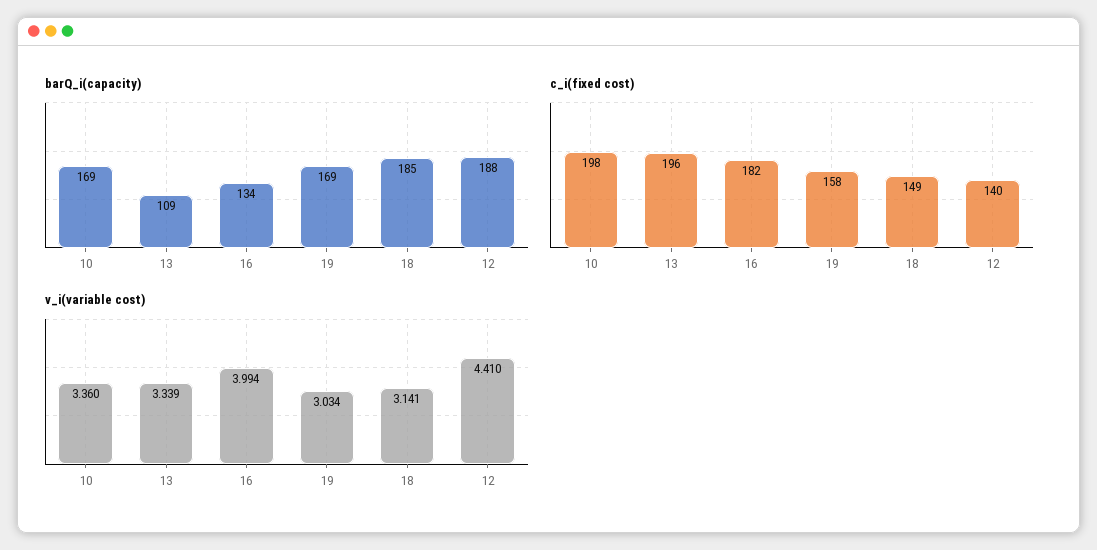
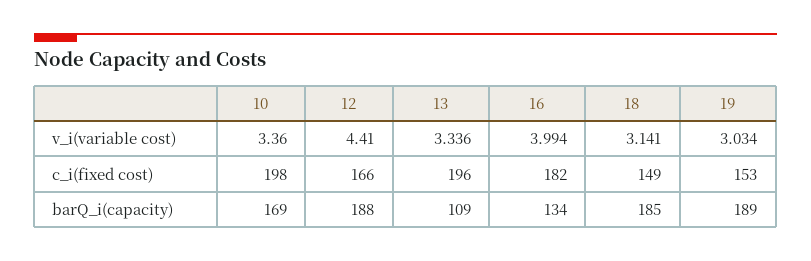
  {
    "barQ_i(capacity)": {
      "10": 169,
      "13": 109,
      "16": 134,
-     "19": 169,
+     "19": 189,
      "18": 185,
      "12": 188
    },
    "c_i(fixed cost)": {
      "10": 198,
      "13": 196,
      "16": 182,
-     "19": 158,
+     "19": 153,
      "18": 149,
-     "12": 140
+     "12": 166
    },
    "v_i(variable cost)": {
      "10": 3.36,
-     "13": 3.339,
+     "13": 3.336,
      "16": 3.994,
      "19": 3.034,
      "18": 3.141,
      "12": 4.41
    }
  }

- [YOUR OBJECTIVE] Without the pictures, give back the entries exactly.

- [EXERCISE RESPONSE]
  {
    "barQ_i(capacity)": {
      "10": 169,
      "13": 109,
      "16": 134,
-     "19": 169,
+     "19": 189,
      "18": 185,
      "12": 188
    },
    "c_i(fixed cost)": {
      "10": 198,
      "13": 196,
      "16": 182,
-     "19": 158,
+     "19": 153,
      "18": 149,
-     "12": 140
+     "12": 166
    },
    "v_i(variable cost)": {
      "10": 3.36,
-     "13": 3.339,
+     "13": 3.336,
      "16": 3.994,
      "19": 3.034,
      "18": 3.141,
      "12": 4.41
    }
  }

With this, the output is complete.